抜粋本文 →
........

例えば特許文献1及び2には、着用者の肌に接する表面材を構成する繊維中に抗菌剤が練り込まれた吸収性物品が記載されている。
【先行技術文献】
【特許文献】
【0003】
【文献】特開2006-55187号公報
【文献】特開2021-52938号公報
【発明の概要】
【発明が解決しようとする課題】
【0004】
抗菌剤を用いる吸収性物品において、抗菌剤が水に溶けにくいことで、抗菌性能を十分に発揮する前に尿等の排泄液が表面シート(表面材)を透過してしまい、効率的な抗菌性能が発現しにくいという課題があった。
【0005】
本発明は、効率的な抗菌性能の発現が可能な吸収性物品に関する。
【課題を解決するための手段】
【0006】
本発明の一形態に係る吸収性物品は、着用者の腹側から股間部を通って背側に延びる縦方向と、前記縦方向に直交する横方向と、を有し、かつ、前記縦方向に沿って、腹側領域と、股下領域と、背側領域と、に区分される。
前記吸収性物品は、
前記腹側領域、前記股下領域及び前記背側領域にわたって配置された吸収体と、
前記吸収体の肌側に位置する表面材と、を備える。

........

作業内容 →
1 - 吸収性物品の抜粋について、「例えば特許文献1及び2には、」から「しにくいという課題があった。」までの全体を書き写してください。その際、「抗菌剤」を「殺菌剤」に置き換えてください。
2 - エントリの冒頭から「المستخدم. من هذه」を含む行までの範囲だけを、Markdownの表に変換してください。表は「番号」と「内容」の2列とし、行番号と各行の文を入れ、空行は除いてください。

........

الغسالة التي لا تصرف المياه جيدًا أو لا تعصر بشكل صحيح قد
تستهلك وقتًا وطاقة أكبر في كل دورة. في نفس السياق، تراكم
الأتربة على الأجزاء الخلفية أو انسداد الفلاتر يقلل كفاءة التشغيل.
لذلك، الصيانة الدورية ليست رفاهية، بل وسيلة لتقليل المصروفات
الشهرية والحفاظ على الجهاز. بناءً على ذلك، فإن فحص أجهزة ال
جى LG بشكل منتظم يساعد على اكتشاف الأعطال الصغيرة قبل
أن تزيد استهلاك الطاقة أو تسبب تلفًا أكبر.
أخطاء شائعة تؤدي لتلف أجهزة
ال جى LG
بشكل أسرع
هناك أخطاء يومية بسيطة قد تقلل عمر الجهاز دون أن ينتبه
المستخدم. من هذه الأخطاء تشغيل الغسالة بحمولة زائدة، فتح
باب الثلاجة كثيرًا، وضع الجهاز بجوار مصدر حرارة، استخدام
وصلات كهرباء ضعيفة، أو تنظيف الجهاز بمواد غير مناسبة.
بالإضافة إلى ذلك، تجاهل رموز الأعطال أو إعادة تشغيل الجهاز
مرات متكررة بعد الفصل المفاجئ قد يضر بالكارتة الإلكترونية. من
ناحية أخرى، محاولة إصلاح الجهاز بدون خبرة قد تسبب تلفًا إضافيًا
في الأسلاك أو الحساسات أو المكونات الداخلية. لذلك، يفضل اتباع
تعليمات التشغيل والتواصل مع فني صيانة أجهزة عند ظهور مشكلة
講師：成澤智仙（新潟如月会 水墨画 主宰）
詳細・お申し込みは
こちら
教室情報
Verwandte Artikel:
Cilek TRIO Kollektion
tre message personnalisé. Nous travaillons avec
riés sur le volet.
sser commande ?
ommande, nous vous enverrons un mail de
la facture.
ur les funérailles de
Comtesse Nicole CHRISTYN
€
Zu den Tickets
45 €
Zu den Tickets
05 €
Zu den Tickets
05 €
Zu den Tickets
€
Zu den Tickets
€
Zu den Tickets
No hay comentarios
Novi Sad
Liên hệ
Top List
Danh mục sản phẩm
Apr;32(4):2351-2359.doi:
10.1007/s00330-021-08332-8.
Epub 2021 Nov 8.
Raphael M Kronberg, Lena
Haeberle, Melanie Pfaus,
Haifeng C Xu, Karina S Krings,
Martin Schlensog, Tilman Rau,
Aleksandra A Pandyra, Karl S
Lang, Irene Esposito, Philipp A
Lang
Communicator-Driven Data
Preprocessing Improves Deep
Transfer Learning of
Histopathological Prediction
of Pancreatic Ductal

........

解答例 →
1 -
例えば特許文献1及び2には、着用者の肌に接する表面材を構成する繊維中に殺菌剤が練り込まれた吸収性物品が記載されている。
【先行技術文献】
【特許文献】
【0003】
【文献】特開2006-55187号公報
【文献】特開2021-52938号公報
【発明の概要】
【発明が解決しようとする課題】
【0004】
殺菌剤を用いる吸収性物品において、殺菌剤が水に溶けにくいことで、抗菌性能を十分に発揮する前に尿等の排泄液が表面シート(表面材)を透過してしまい、効率的な抗菌性能が発現しにくいという課題があった。

2 -
| 番号 | 内容 |
|---|---|
| 1 | الغسالة التي لا تصرف المياه جيدًا أو لا تعصر بشكل صحيح قد |
| 2 | تستهلك وقتًا وطاقة أكبر في كل دورة. في نفس السياق، تراكم |
| 3 | الأتربة على الأجزاء الخلفية أو انسداد الفلاتر يقلل كفاءة التشغيل. |
| 4 | لذلك، الصيانة الدورية ليست رفاهية، بل وسيلة لتقليل المصروفات |
| 5 | الشهرية والحفاظ على الجهاز. بناءً على ذلك، فإن فحص أجهزة ال |
| 6 | جى LG بشكل منتظم يساعد على اكتشاف الأعطال الصغيرة قبل |
| 7 | أن تزيد استهلاك الطاقة أو تسبب تلفًا أكبر. |
| 8 | أخطاء شائعة تؤدي لتلف أجهزة |
| 9 | ال جى LG |
| 10 | بشكل أسرع |
| 11 | هناك أخطاء يومية بسيطة قد تقلل عمر الجهاز دون أن ينتبه |
| 12 | المستخدم. من هذه الأخطاء تشغيل الغسالة بحمولة زائدة، فتح |